In total, I forked over $850 for STD testing in the span of just a few months. My gynecologist grew exasperated with me. Any time she saw my name on the schedule she knew exactly why I was at her office—again. Despite consistently negative results, I repeatedly insisted on getting re-tested for every STD, especially after sleeping with someone new. It’s embarrassing to confess, but I actually had the STD lab codes memorized.
For months, I scoured health websites, and constantly Google image–searched STDs. I even went as far as to research STD support groups, just in case. Instead of binging on Netflix like everyone else, I studied sores on my computer screen. I was exhausting to be around: I would cry and compulsively text my friends asking them whether or not they thought I was clean. It’s a mystery they’re still around.
I still experience extreme anxiety after having sex with someone new—even safe sex. Ramquist explains that “in sexual acts, there is extreme vulnerability. To have trauma in such a vulnerable state, and to then put yourself back in that vulnerable state... it’s no wonder your newfound anxiety is triggered,” she says. “Once you’ve been traumatized, your experience of your world, and of life, changes.”

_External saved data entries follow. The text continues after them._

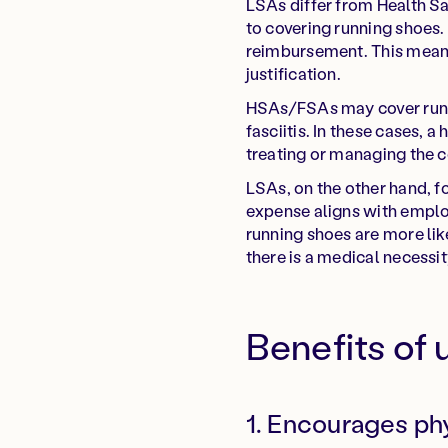
LSAs differ from Health S
to covering running shoes.
reimbursement. This means
justification.
HSAs/FSAs may cover runnin
fasciitis. In these cases,
treating or managing the c
LSAs, on the other hand, f
expense aligns with employ
running shoes are more li
there is a medical necessit
Benefits of 
1. Encourages phy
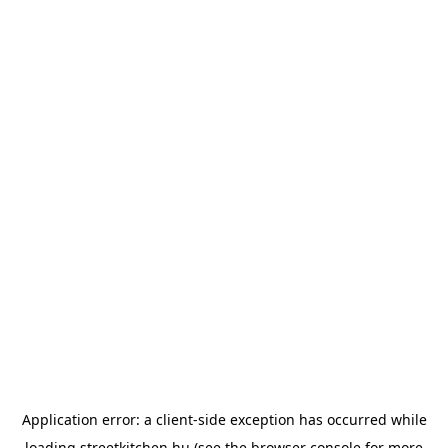
Application error: a
client
-side exception has occurred while
loading
streetkitchen.hu
(see the
browser console
for more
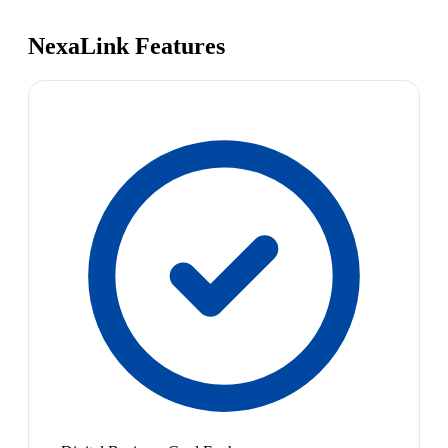
NexaLink Features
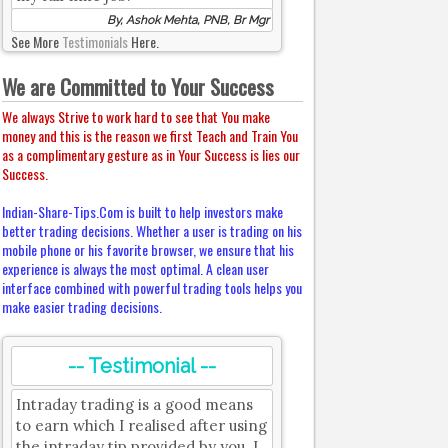
By, Ashok Mehta, PNB, Br Mgr
See More
Testimonials
Here.
We are Committed to Your Success
We always Strive to work hard to see that You make
money and this is the reason we first Teach and Train You
as a complimentary gesture as in Your Success is lies our
Success.
Indian-Share-Tips.Com is built to help investors make
better trading decisions. Whether a user is trading on his
mobile phone or his favorite browser, we ensure that his
experience is always the most optimal. A clean user
interface combined with powerful trading tools helps you
make easier trading decisions.
-- Testimonial --
Intraday trading is a good means
to earn which I realised after using
the intraday tip provided by you. I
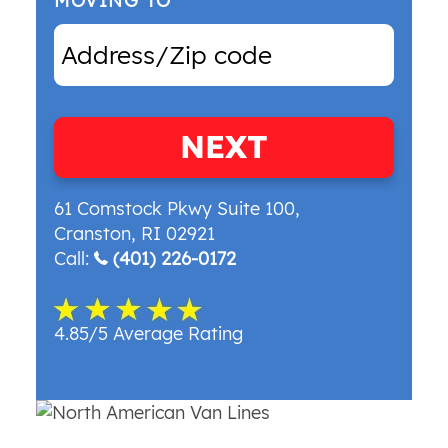
MOVING TO
NEXT
61 Comstock Pkwy Suite 100
,
Cranston
,
RI
02921
Call:
(401) 226-0172
4.85/5 Average Rating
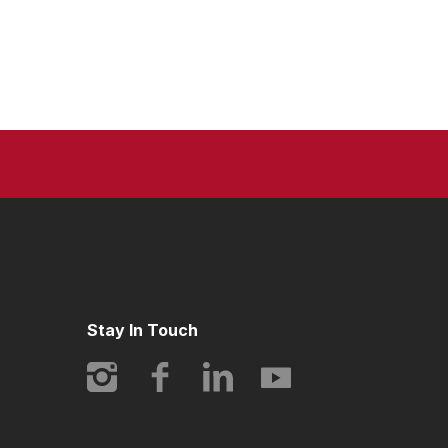
Stay In Touch
Instagram
Facebook
LinkedIn
YouTube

Ramquist was right, my world has changed. It’s tilted on its axis, and because of one night my life will never be the same. However, after years of coming to terms with what happened at that Christmas party, I have learned to take ownership and control of my anxious thoughts. I get tested only based on screening recommendations now—every 6 months to a year—and always use condoms. After talking to Ramquist, and determining the root of my anxiety, I rarely worry the way I used to. I’ve learned to communicate with my partners, so that they understand where I’m coming from when I ask them to get tested, or repeatedly ask them if they’re “clean.” My sense of safety, control, trust, and views on sex, might be a little different now, but I feel confident that I'm healthy—without needing a doctor to tell me so.